§ To do: The answer is to contain only the line containing "root of tail: (731, 857)" and the lines after it through the last one, each reproduced exactly as it appears below.

BEGIN Material to process

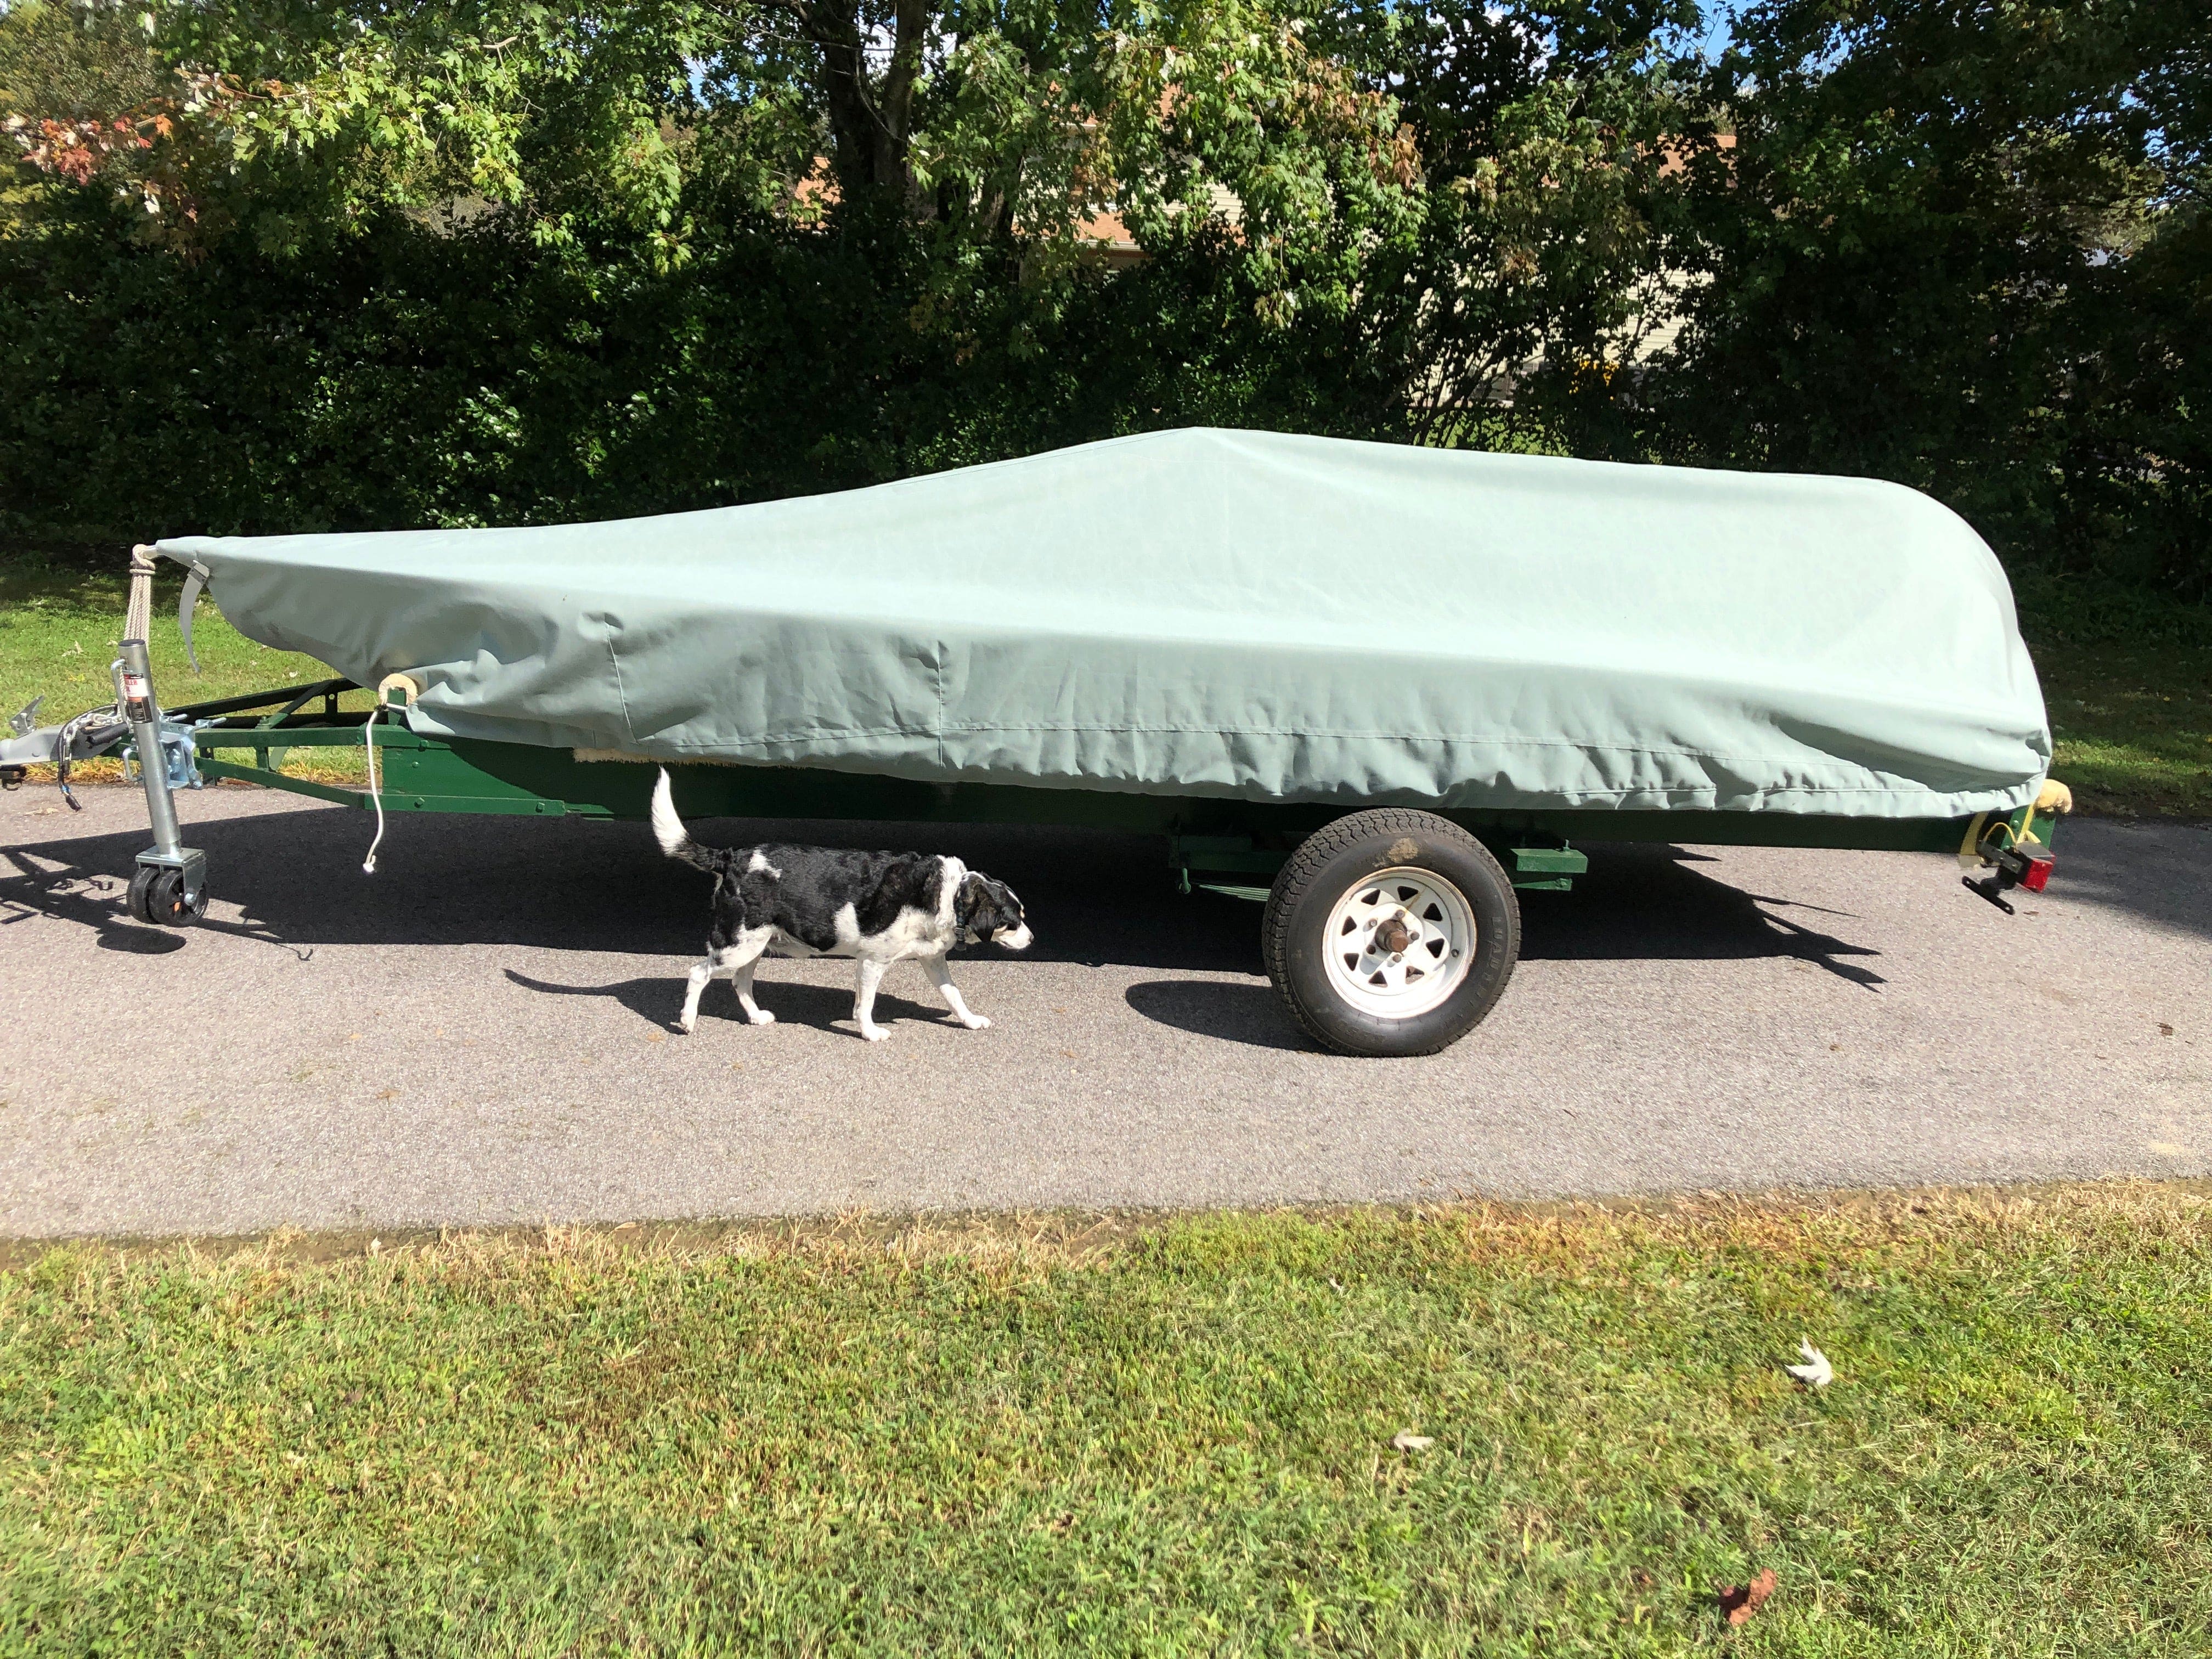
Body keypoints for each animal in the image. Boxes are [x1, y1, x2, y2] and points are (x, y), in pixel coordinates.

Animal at [650, 765, 1030, 1040]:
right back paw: (688, 1021)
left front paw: (970, 1021)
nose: (1031, 939)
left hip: (753, 946)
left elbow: (954, 995)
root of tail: (731, 857)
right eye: (1012, 922)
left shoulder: (933, 961)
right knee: (698, 974)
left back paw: (756, 1017)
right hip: (735, 945)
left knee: (740, 982)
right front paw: (870, 1034)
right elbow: (866, 1005)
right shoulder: (873, 961)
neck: (948, 893)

END Material to process

§ Written response:
root of tail: (731, 857)
right eye: (1012, 922)
left shoulder: (933, 961)
right knee: (698, 974)
left back paw: (756, 1017)
right hip: (735, 945)
left knee: (740, 982)
right front paw: (870, 1034)
right elbow: (866, 1005)
right shoulder: (873, 961)
neck: (948, 893)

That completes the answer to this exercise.